==== Records for the exercise ====

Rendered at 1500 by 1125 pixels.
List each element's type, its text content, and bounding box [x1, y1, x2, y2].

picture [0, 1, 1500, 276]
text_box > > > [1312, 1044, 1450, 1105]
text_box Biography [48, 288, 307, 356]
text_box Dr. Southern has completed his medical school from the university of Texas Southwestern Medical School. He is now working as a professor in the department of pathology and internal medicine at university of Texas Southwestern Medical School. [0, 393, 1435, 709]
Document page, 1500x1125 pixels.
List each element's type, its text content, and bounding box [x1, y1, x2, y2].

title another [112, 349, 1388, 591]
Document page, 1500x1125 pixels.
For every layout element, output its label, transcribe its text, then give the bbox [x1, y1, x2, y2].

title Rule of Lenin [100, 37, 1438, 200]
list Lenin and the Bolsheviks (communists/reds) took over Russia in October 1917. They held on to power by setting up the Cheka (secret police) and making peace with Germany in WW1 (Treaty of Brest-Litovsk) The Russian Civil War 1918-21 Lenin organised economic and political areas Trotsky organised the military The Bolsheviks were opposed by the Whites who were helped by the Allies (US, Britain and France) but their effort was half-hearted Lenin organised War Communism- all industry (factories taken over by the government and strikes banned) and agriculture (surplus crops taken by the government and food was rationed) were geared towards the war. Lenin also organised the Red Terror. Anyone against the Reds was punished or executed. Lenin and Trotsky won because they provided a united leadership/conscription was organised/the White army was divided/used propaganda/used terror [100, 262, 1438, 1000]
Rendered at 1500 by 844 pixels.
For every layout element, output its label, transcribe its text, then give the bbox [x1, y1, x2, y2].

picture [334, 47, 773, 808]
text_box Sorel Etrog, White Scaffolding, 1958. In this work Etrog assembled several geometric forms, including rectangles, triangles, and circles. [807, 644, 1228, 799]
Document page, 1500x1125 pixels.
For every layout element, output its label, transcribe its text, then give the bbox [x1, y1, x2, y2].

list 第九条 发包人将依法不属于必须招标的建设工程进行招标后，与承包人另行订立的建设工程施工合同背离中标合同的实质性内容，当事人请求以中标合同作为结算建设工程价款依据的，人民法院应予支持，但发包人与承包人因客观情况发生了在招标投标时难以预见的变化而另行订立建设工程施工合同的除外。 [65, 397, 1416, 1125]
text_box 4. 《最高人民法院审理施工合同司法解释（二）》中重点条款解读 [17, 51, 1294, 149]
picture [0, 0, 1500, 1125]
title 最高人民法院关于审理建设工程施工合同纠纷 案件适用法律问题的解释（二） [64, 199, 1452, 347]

====

■ **Directive**: Produce a verbatim copy of each record above.

■ **The completed task**:
Rendered at 1500 by 1125 pixels.
List each element's type, its text content, and bounding box [x1, y1, x2, y2].

picture [0, 1, 1500, 276]
text_box > > > [1312, 1044, 1450, 1105]
text_box Biography [48, 288, 307, 356]
text_box Dr. Southern has completed his medical school from the university of Texas Southwestern Medical School. He is now working as a professor in the department of pathology and internal medicine at university of Texas Southwestern Medical School. [0, 393, 1435, 709]
Document page, 1500x1125 pixels.
List each element's type, its text content, and bounding box [x1, y1, x2, y2].

title another [112, 349, 1388, 591]
Document page, 1500x1125 pixels.
For every layout element, output its label, transcribe its text, then give the bbox [x1, y1, x2, y2].

title Rule of Lenin [100, 37, 1438, 200]
list Lenin and the Bolsheviks (communists/reds) took over Russia in October 1917. They held on to power by setting up the Cheka (secret police) and making peace with Germany in WW1 (Treaty of Brest-Litovsk) The Russian Civil War 1918-21 Lenin organised economic and political areas Trotsky organised the military The Bolsheviks were opposed by the Whites who were helped by the Allies (US, Britain and France) but their effort was half-hearted Lenin organised War Communism- all industry (factories taken over by the government and strikes banned) and agriculture (surplus crops taken by the government and food was rationed) were geared towards the war. Lenin also organised the Red Terror. Anyone against the Reds was punished or executed. Lenin and Trotsky won because they provided a united leadership/conscription was organised/the White army was divided/used propaganda/used terror [100, 262, 1438, 1000]
Rendered at 1500 by 844 pixels.
For every layout element, output its label, transcribe its text, then give the bbox [x1, y1, x2, y2].

picture [334, 47, 773, 808]
text_box Sorel Etrog, White Scaffolding, 1958. In this work Etrog assembled several geometric forms, including rectangles, triangles, and circles. [807, 644, 1228, 799]
Document page, 1500x1125 pixels.
For every layout element, output its label, transcribe its text, then give the bbox [x1, y1, x2, y2].

list 第九条 发包人将依法不属于必须招标的建设工程进行招标后，与承包人另行订立的建设工程施工合同背离中标合同的实质性内容，当事人请求以中标合同作为结算建设工程价款依据的，人民法院应予支持，但发包人与承包人因客观情况发生了在招标投标时难以预见的变化而另行订立建设工程施工合同的除外。 [65, 397, 1416, 1125]
text_box 4. 《最高人民法院审理施工合同司法解释（二）》中重点条款解读 [17, 51, 1294, 149]
picture [0, 0, 1500, 1125]
title 最高人民法院关于审理建设工程施工合同纠纷 案件适用法律问题的解释（二） [64, 199, 1452, 347]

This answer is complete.